The ability for a remote party to push data and trigger remote actions can seem like a massive security vulnerability at first sight, however, there are several security mechanisms that minimize the risk to the same level as the risks that standard HTTP present. Under the hood, clients in an HTTP/2 stream always have the option to decline information pushed from a server, however, in a scenario where the remote server is a trusted party, there is usually no reason for a client to deny remote information.
In a web browser, malicious attacks are prevented by preventing the remote execution of code based on the origin of the server that is providing it. Print Tracker Pro uses a similar concept where both the DCA and the server engage in a mutual TLS handshake when a DCA is registered. This handshake ensures communication can now only be done between that specific instance of a DCA, and the specific remote server with which the DCA requested a handshake. This prevents malicious third-party attacks because they were neither the requesting DCA nor the remote server.
Restricted scope of actions
Every DCA has a predefined set of abilities which can be remotely triggered, these abilities include (but are not limited to) updating local DCA settings, scanning the local network for devices that respond on port 161 (SNMP), etc. This is identical to how current DCA technology works, where a DCA will receive instructions to perform a specific task and will then execute that task based on predetermined logic that was installed with the DCA. Print Tracker Pro brings the ability to send these tasks to individual DCAs over the HTTP/2 stream with which the DCA established connectivity when it was started, allowing a near real-time interaction between dealers, and their customer's machines.

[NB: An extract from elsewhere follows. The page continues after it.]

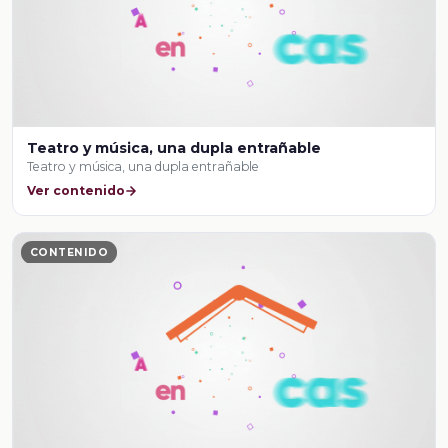
Teatro y música, una dupla entrañable
Teatro y música, una dupla entrañable
Ver contenido
CONTENIDO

Print Tracker DCAs use a runtime scripting language that enables fine-grained, dynamic data collection from individual devices which allows Print Tracker to rapidly deploy changes to data collection logic on a case-by-case basis. This scripting language runs in a sand-boxed environment that is isolated from the host machine and only can perform a prescribed set of actions. The scripting language has access to the Print Tracker-installed Chromium instance which is used for extracting device data via the device's embedded web server (EWS).
Print Tracker Pro does not deal directly with the HTTP/2 transport, but instead utilizes an abstraction layer developed by Google called gRPC (Google Remote Procedure Call). The goal of gRPC is to provide a simple and secure way to initiate an action on another computer across a network. Within the first year of its launch, gRPC was adopted by CoreOS, Netflix, Square, and Cockroach Labs among others. Etcd by CoreOS, a distributed key/value store, uses gRPC for peer communication. Telecom companies such as Cisco, Juniper, and Arista are using gRPC for streaming the telemetry data and network configuration from their networking devices. gRPC has SSL/TLS integration and promotes the use of SSL/TLS to authenticate the server, and to encrypt all the data exchanged between the client and the server. Print Tracker Pro utilizes the mutual TLS authentication method to secure client to server (and vice versa) communication.
gRPC has SSL/TLS integration and promotes the use of SSL/TLS to authenticate the server, and to encrypt all the data exchanged between the client and the server. Print Tracker Pro utilizes the mutual TLS authentication method to secure client to server (and vice versa) communication.
A core concern when facilitating this real-time communication was the amount of network traffic that HTTP/2 streams would bring to a customer’s local network. gRPC uses an IDL (interface definition language) to prescribe the type of data that will be sent over the wire. This allows Print Tracker to send data faster and smaller than most other wire-format protocols would allow.